After merging I'll clear the context and call the CC command to progress to the next unit of work.
This allows me to put up to around 4-5 meaningful PRs per feature if it's reasonably complex while keeping the context relatively tight. The current project I'm focused on is just over 16k LOC in swift (25k total w/ tests) and it seems to work pretty well - it rarely gets off track, does unnecessary refactors, destroys working features, etc.
When I initially have it built from a feature file, it pulls in the most pertinent high level details from that and creates a supercharged task list that is updated w/ implementation details as the feature progresses.
As it links to the feature file as well, that is pulled into the context, but status.md is there to essentially act as a 'cursor' to where it is in the implementation and provide extended working memory - that Claude itself manages - specific to that feature. With that you can work on bite sized chunks of the feature each with a clean context.
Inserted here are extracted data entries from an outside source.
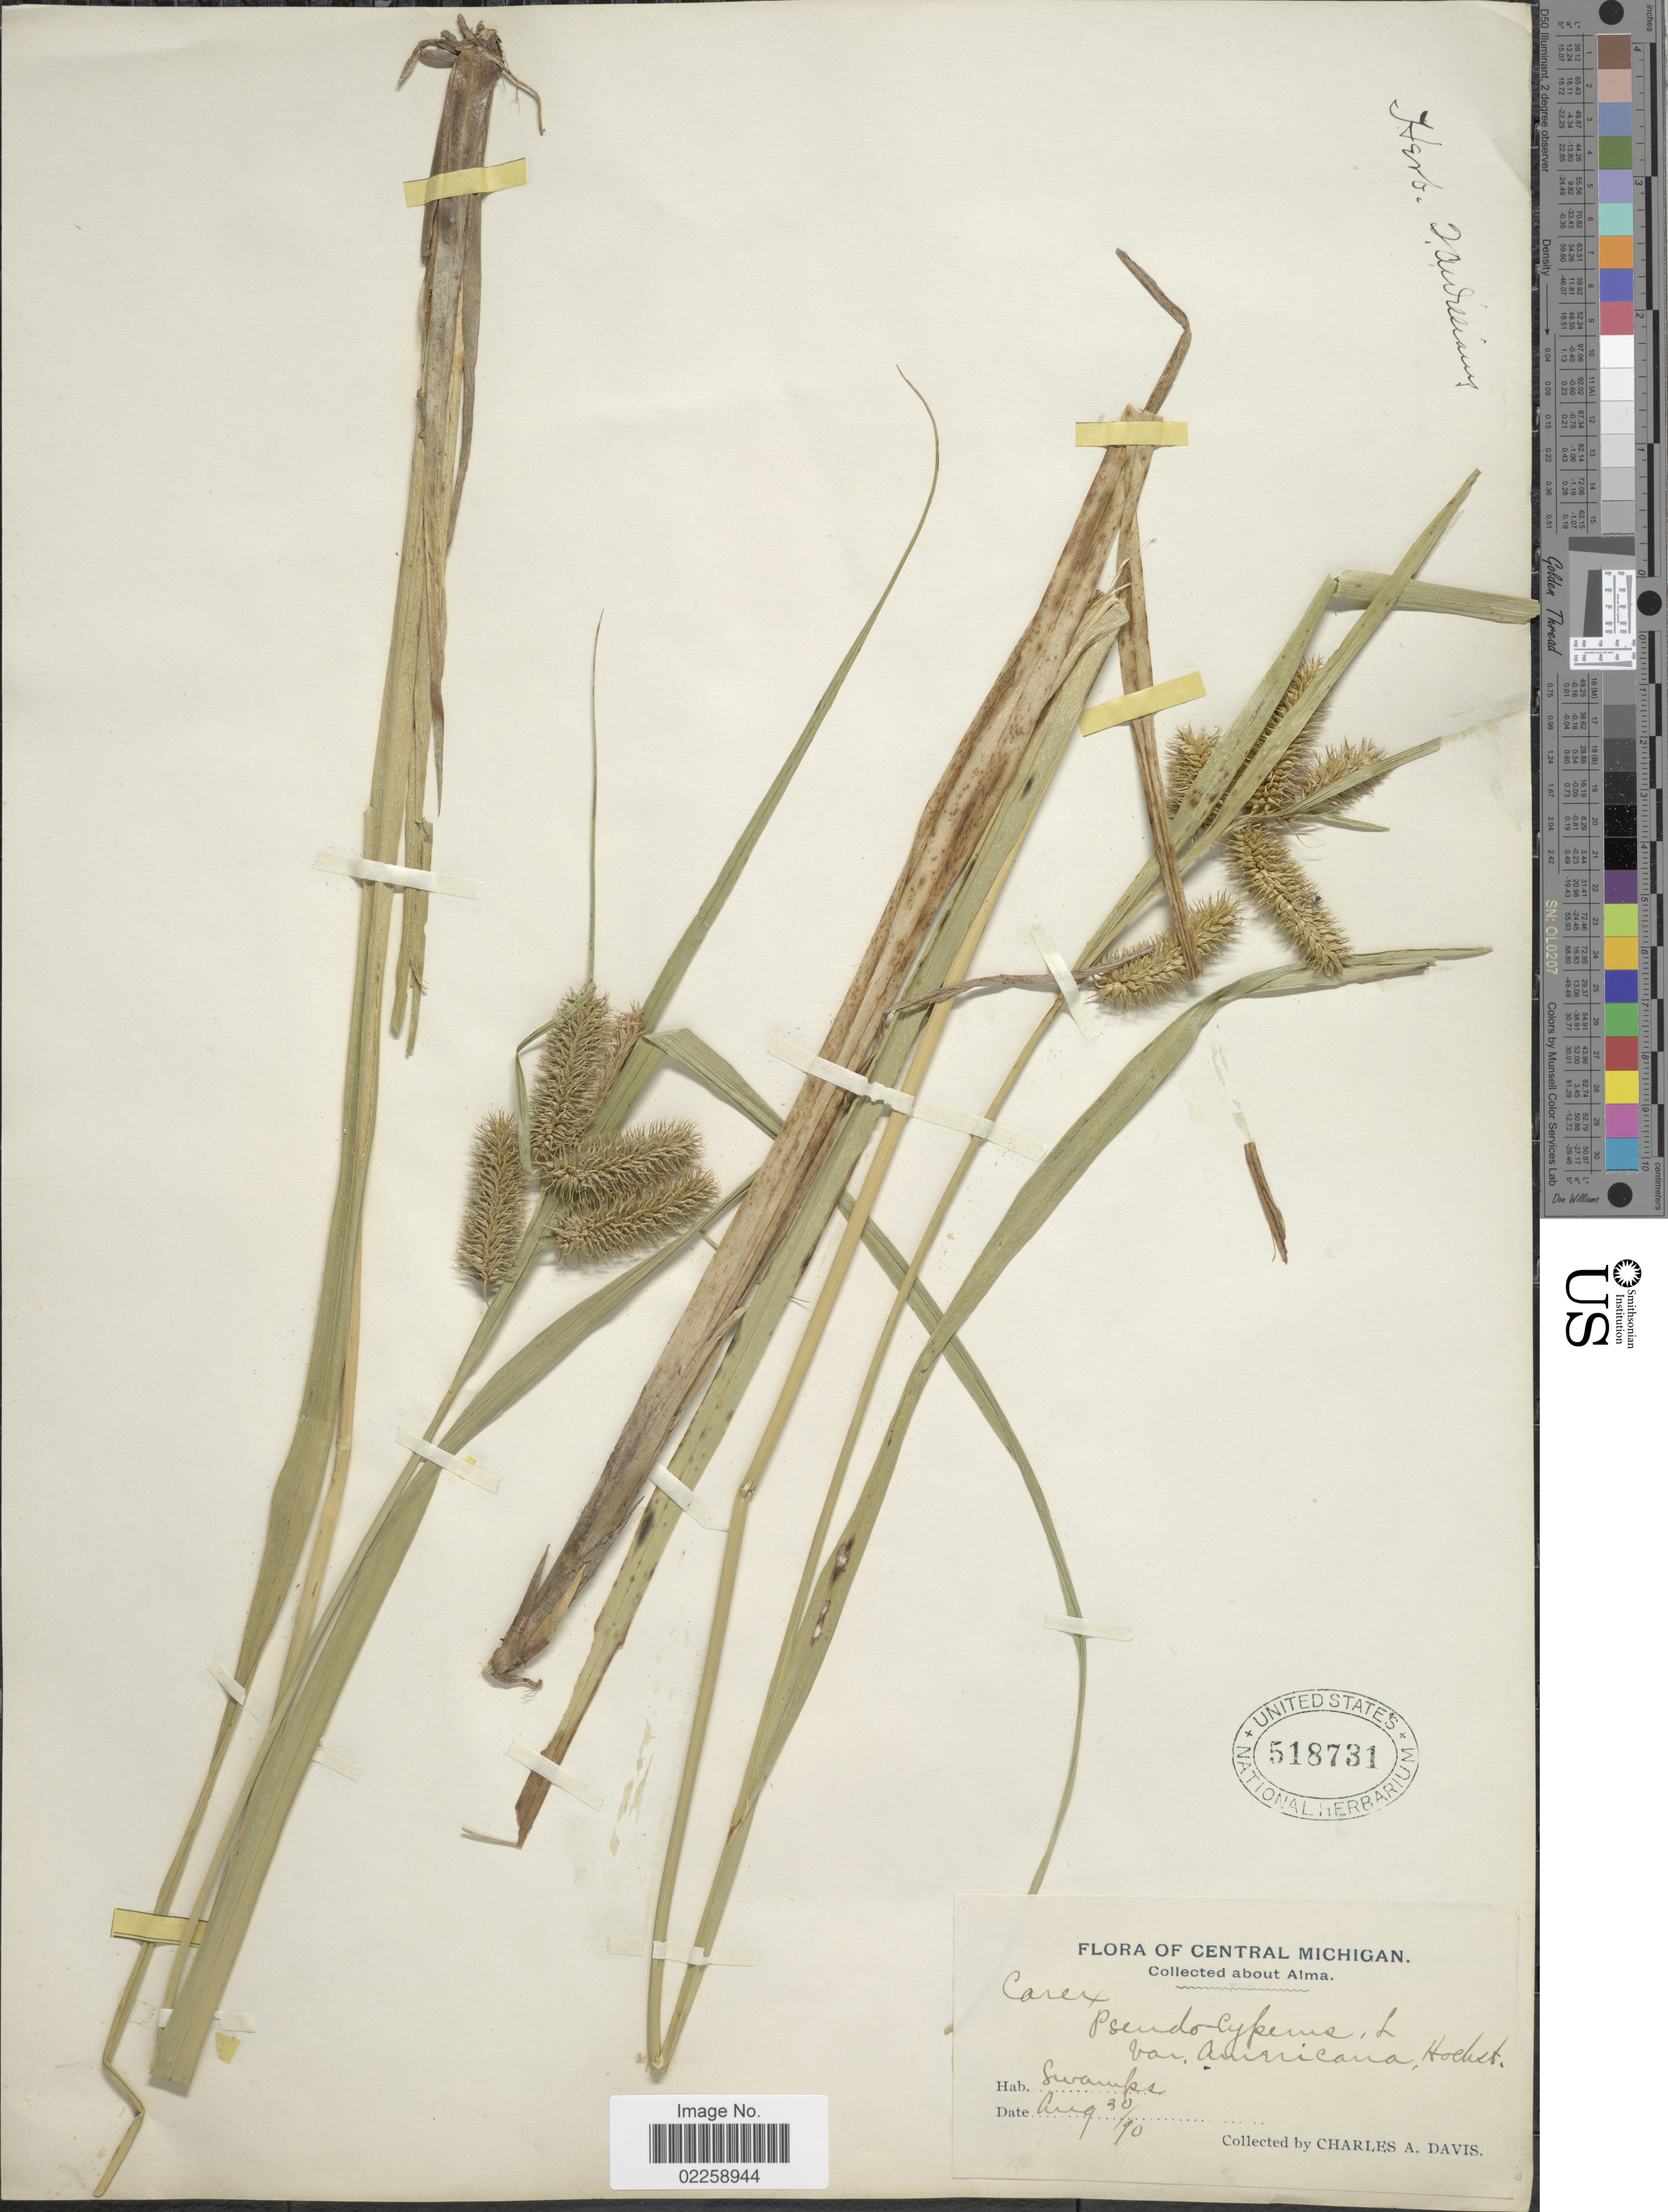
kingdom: Plantae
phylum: Tracheophyta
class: Liliopsida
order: Poales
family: Cyperaceae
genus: Carex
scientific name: Carex comosa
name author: Boott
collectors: C. Davis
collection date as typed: Transcribed d/m/y: 30/8/90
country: United States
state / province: Michigan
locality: Central Michigan, Alma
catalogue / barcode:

When the feature is complete it is trashed.
I've seen others try to achieve similar things by making CLAUDE.md or the feature file mutable but that IME is a bad time. CLAUDE.md should be lean with the details to work on the project, and the feature file can easily be corrupted in an unintended way allowing things to go wayward in scope.
Changing the prompt and rerunning is something where Cursor still has a clear edge over Claude Code. It's such a powerful technique for keeping the context small because it keeps the context clear of back-and-forths and dead ends. I wish it was more universally supported
I use the main Claude code thread (I don’t know what to call it) for planning and then explicitly tell Claude to delegate certain standalone tasks out to subagents. The subagents don’t consume the main threads context window. Even just delegating testing, debugging, and building will save a ton context.